> _Job item_:
Once you have read the listing, retype all of it exactly.

> _Exercise inputs_:
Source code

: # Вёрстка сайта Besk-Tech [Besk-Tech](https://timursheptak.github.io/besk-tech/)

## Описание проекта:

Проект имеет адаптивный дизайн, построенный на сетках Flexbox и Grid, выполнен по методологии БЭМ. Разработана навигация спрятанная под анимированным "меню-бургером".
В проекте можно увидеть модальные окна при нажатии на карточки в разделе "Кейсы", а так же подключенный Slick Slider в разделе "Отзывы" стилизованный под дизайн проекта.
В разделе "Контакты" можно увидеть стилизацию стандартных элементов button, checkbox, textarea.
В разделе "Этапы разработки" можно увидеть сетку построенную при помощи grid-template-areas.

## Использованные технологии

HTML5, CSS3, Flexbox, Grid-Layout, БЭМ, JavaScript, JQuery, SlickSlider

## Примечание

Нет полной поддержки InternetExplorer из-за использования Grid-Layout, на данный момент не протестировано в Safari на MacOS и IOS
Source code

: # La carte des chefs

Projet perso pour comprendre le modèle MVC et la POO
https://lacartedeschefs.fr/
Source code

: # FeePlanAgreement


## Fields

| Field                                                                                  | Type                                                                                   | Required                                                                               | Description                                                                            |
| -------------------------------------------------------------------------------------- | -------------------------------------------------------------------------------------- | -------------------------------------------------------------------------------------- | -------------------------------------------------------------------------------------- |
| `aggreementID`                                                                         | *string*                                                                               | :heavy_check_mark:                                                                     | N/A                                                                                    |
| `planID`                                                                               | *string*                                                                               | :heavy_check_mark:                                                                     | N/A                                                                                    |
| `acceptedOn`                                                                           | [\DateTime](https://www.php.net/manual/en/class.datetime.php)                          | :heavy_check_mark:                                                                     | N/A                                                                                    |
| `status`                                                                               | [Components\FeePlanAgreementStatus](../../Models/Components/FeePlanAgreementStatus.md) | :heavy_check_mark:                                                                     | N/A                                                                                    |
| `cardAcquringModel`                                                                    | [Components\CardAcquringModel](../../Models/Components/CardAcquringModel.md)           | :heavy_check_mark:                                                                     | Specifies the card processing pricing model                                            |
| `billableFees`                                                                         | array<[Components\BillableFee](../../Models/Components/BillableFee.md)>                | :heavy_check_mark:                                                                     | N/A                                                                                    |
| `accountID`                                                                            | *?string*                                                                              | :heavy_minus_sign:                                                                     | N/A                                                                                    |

> _Task answer_:
Source code

: # Вёрстка сайта Besk-Tech [Besk-Tech](https://timursheptak.github.io/besk-tech/)

## Описание проекта:

Проект имеет адаптивный дизайн, построенный на сетках Flexbox и Grid, выполнен по методологии БЭМ. Разработана навигация спрятанная под анимированным "меню-бургером".
В проекте можно увидеть модальные окна при нажатии на карточки в разделе "Кейсы", а так же подключенный Slick Slider в разделе "Отзывы" стилизованный под дизайн проекта.
В разделе "Контакты" можно увидеть стилизацию стандартных элементов button, checkbox, textarea.
В разделе "Этапы разработки" можно увидеть сетку построенную при помощи grid-template-areas.

## Использованные технологии

HTML5, CSS3, Flexbox, Grid-Layout, БЭМ, JavaScript, JQuery, SlickSlider

## Примечание

Нет полной поддержки InternetExplorer из-за использования Grid-Layout, на данный момент не протестировано в Safari на MacOS и IOS
Source code

: # La carte des chefs

Projet perso pour comprendre le modèle MVC et la POO
https://lacartedeschefs.fr/
Source code

: # FeePlanAgreement


## Fields

| Field                                                                                  | Type                                                                                   | Required                                                                               | Description                                                                            |
| -------------------------------------------------------------------------------------- | -------------------------------------------------------------------------------------- | -------------------------------------------------------------------------------------- | -------------------------------------------------------------------------------------- |
| `aggreementID`                                                                         | *string*                                                                               | :heavy_check_mark:                                                                     | N/A                                                                                    |
| `planID`                                                                               | *string*                                                                               | :heavy_check_mark:                                                                     | N/A                                                                                    |
| `acceptedOn`                                                                           | [\DateTime](https://www.php.net/manual/en/class.datetime.php)                          | :heavy_check_mark:                                                                     | N/A                                                                                    |
| `status`                                                                               | [Components\FeePlanAgreementStatus](../../Models/Components/FeePlanAgreementStatus.md) | :heavy_check_mark:                                                                     | N/A                                                                                    |
| `cardAcquringModel`                                                                    | [Components\CardAcquringModel](../../Models/Components/CardAcquringModel.md)           | :heavy_check_mark:                                                                     | Specifies the card processing pricing model                                            |
| `billableFees`                                                                         | array<[Components\BillableFee](../../Models/Components/BillableFee.md)>                | :heavy_check_mark:                                                                     | N/A                                                                                    |
| `accountID`                                                                            | *?string*                                                                              | :heavy_minus_sign:                                                                     | N/A                                                                                    |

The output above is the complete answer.